Try it: The entire listing below is to be written out exactly, minus the pictures.

### Source material

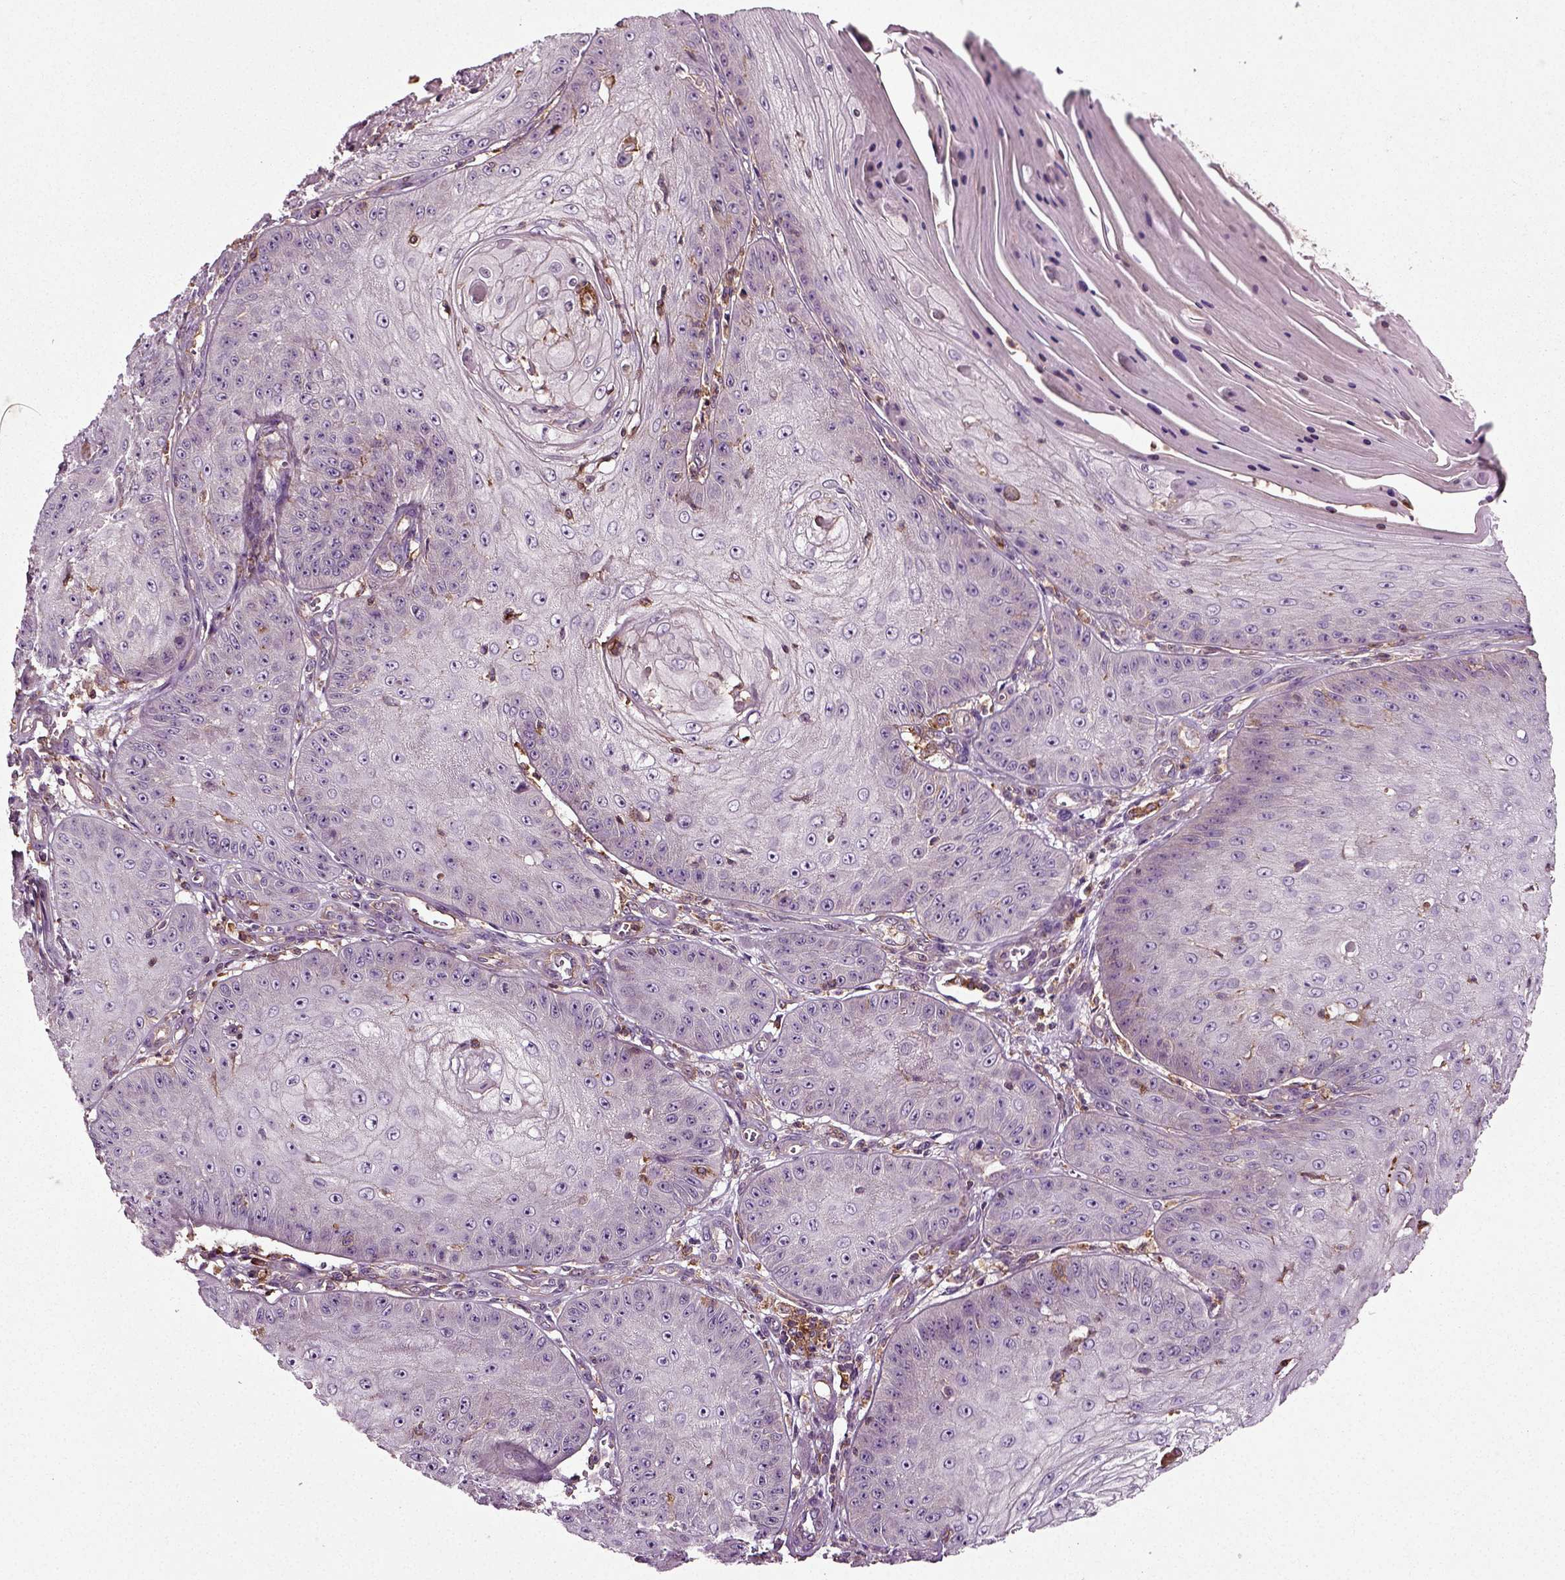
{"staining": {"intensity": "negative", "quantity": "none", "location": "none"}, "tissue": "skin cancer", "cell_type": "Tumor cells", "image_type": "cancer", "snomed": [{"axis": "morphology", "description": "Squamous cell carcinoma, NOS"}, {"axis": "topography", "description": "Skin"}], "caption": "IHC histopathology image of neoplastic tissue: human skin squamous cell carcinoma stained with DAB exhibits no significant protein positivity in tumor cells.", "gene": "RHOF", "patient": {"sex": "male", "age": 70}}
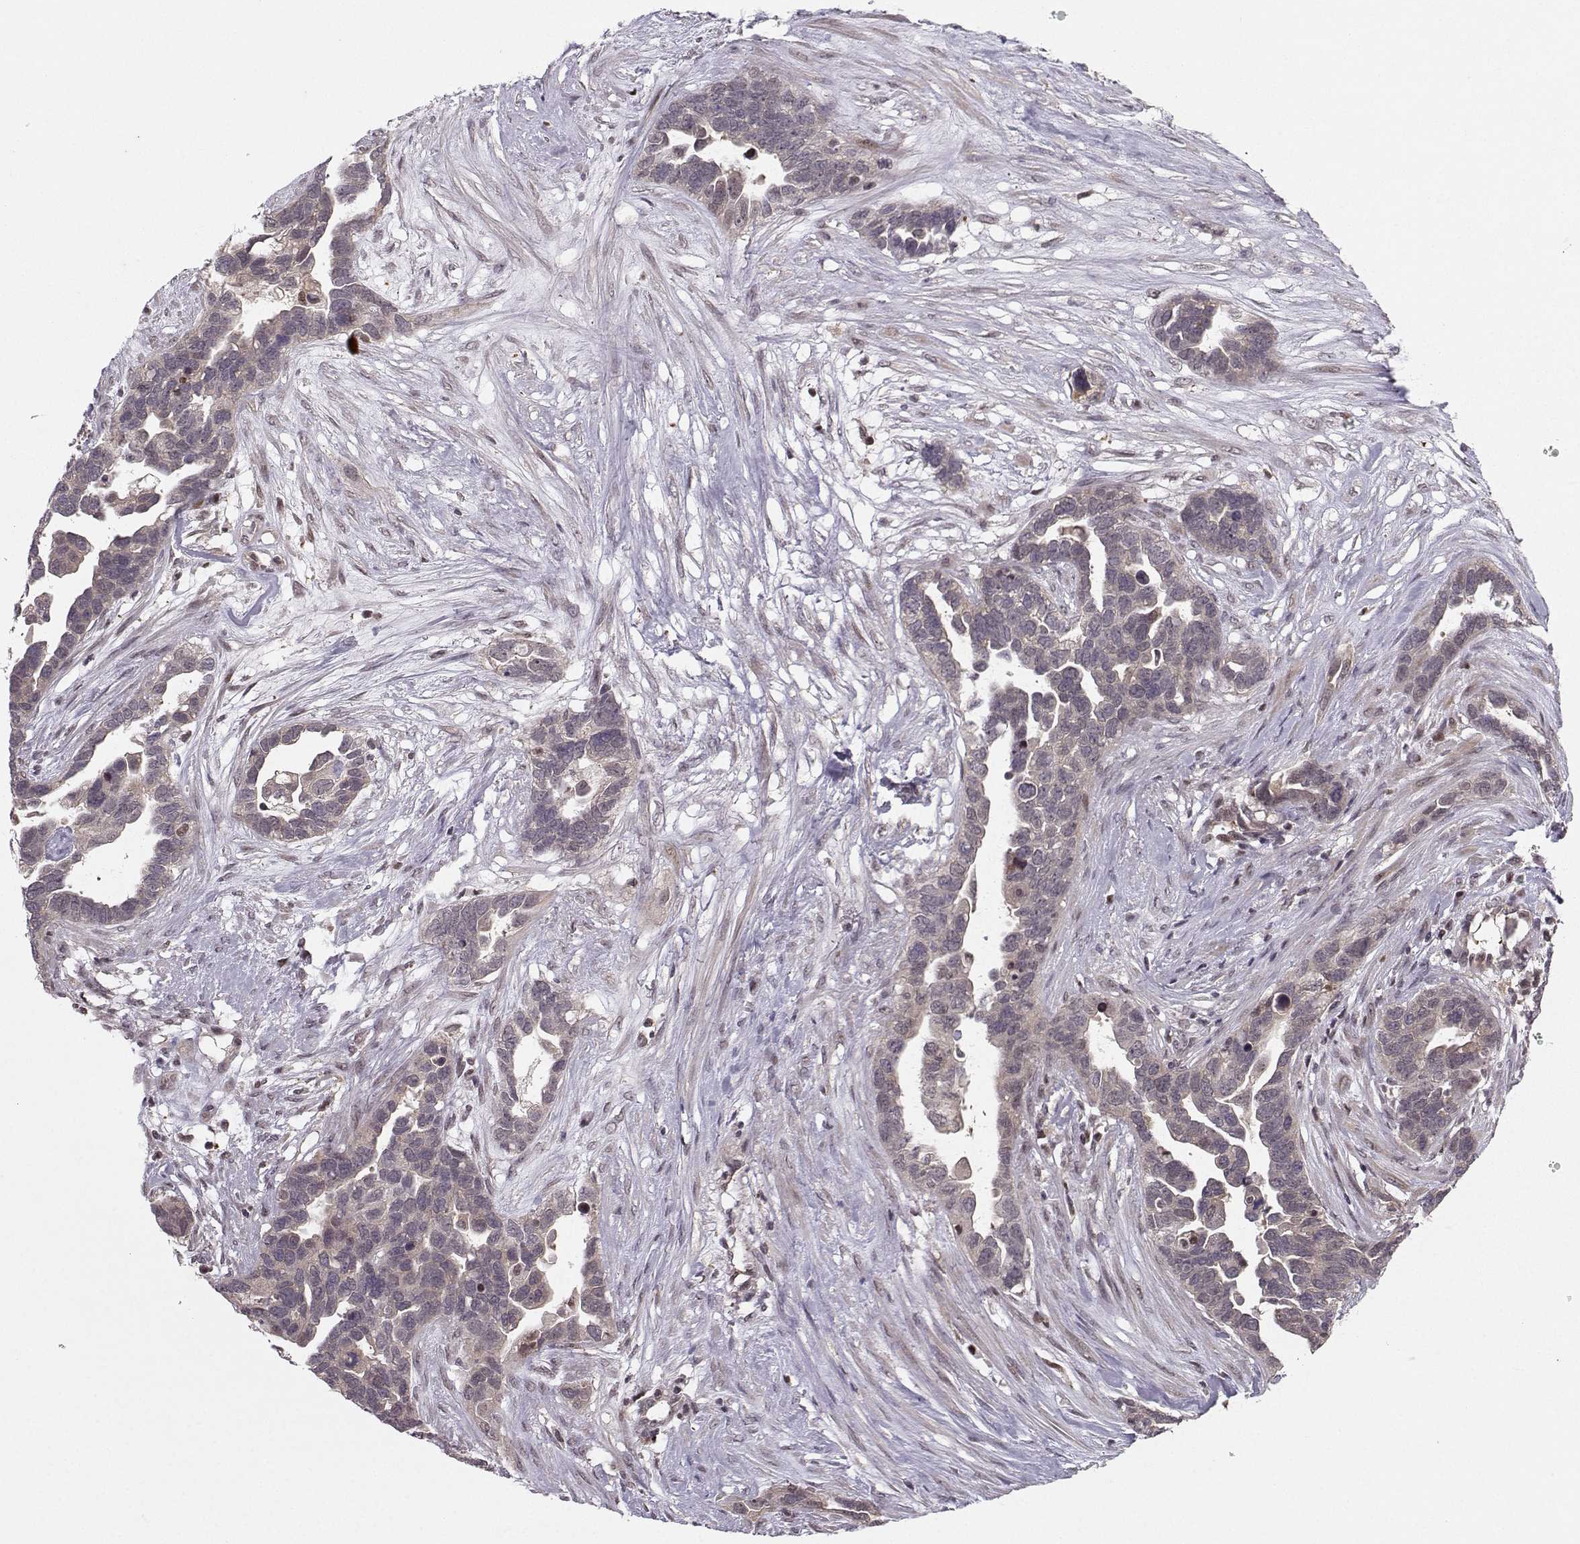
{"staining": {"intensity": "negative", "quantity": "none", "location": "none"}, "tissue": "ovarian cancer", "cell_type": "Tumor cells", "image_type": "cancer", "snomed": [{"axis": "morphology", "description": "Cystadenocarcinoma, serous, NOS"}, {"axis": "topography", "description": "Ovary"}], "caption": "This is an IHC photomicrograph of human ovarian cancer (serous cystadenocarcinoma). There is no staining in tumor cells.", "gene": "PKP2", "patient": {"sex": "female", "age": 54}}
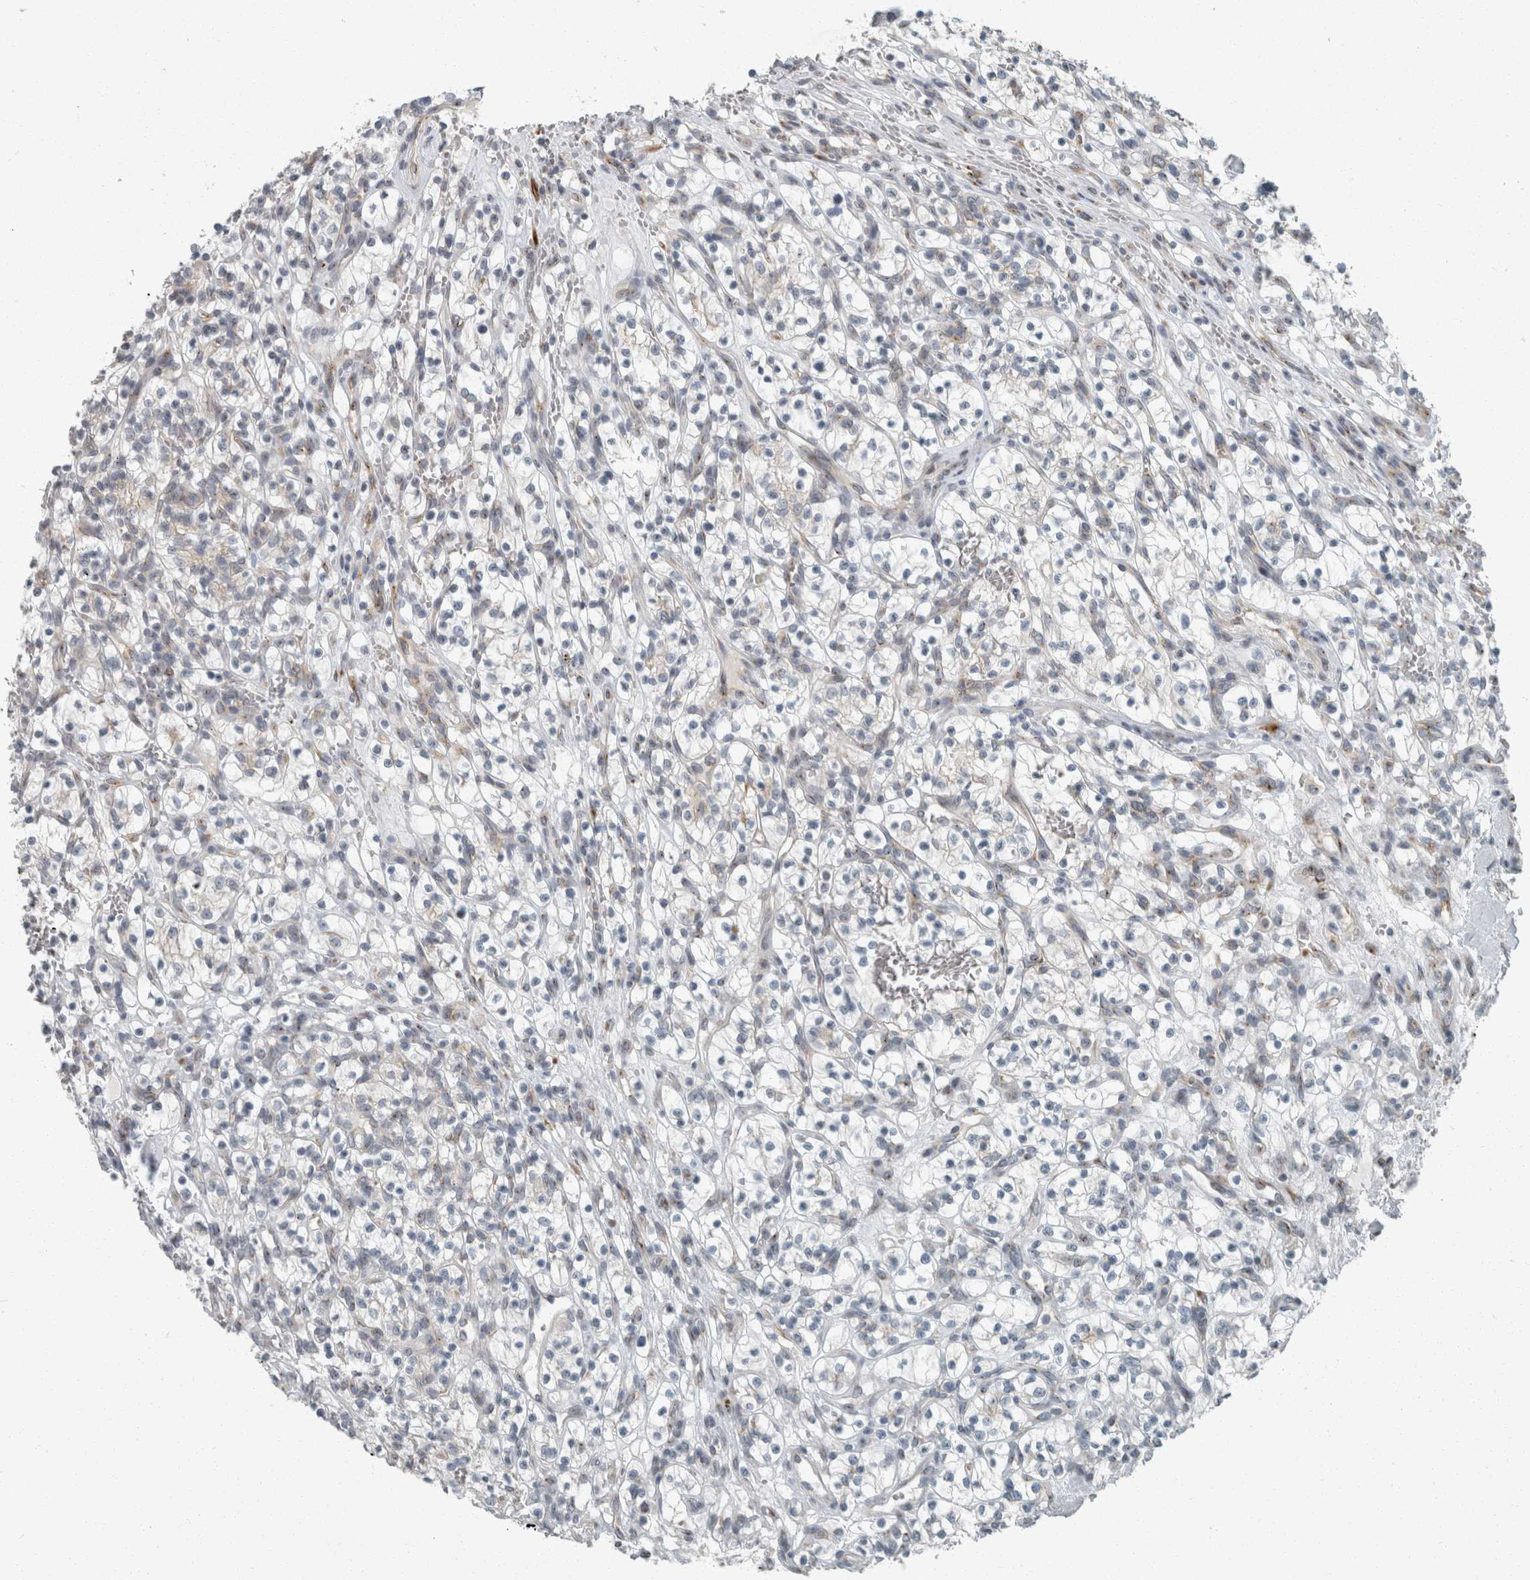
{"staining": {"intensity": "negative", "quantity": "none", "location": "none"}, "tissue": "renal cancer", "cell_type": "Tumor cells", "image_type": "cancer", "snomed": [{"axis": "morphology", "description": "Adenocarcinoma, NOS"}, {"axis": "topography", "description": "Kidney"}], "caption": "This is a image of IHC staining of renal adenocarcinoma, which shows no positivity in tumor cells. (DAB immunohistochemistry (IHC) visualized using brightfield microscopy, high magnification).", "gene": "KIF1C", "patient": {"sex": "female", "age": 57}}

######

Exercise answer:
{"staining": {"intensity": "negative", "quantity": "none", "location": "none"}, "tissue": "skin cancer", "cell_type": "Tumor cells", "image_type": "cancer", "snomed": [{"axis": "morphology", "description": "Squamous cell carcinoma, NOS"}, {"axis": "topography", "description": "Skin"}], "caption": "IHC histopathology image of neoplastic tissue: human skin squamous cell carcinoma stained with DAB exhibits no significant protein positivity in tumor cells.", "gene": "RHOF", "patient": {"sex": "male", "age": 70}}
{"staining": {"intensity": "negative", "quantity": "none", "location": "none"}, "tissue": "ovarian cancer", "cell_type": "Tumor cells", "image_type": "cancer", "snomed": [{"axis": "morphology", "description": "Cystadenocarcinoma, serous, NOS"}, {"axis": "topography", "description": "Ovary"}], "caption": "This is an IHC photomicrograph of human ovarian cancer (serous cystadenocarcinoma). There is no staining in tumor cells.", "gene": "PKP2", "patient": {"sex": "female", "age": 54}}
{"staining": {"intensity": "negative", "quantity": "none", "location": "none"}, "tissue": "renal cancer", "cell_type": "Tumor cells", "image_type": "cancer", "snomed": [{"axis": "morphology", "description": "Adenocarcinoma, NOS"}, {"axis": "topography", "description": "Kidney"}], "caption": "This is a image of IHC staining of renal adenocarcinoma, which shows no positivity in tumor cells. (DAB immunohistochemistry (IHC) visualized using brightfield microscopy, high magnification).", "gene": "KIF1C", "patient": {"sex": "female", "age": 57}}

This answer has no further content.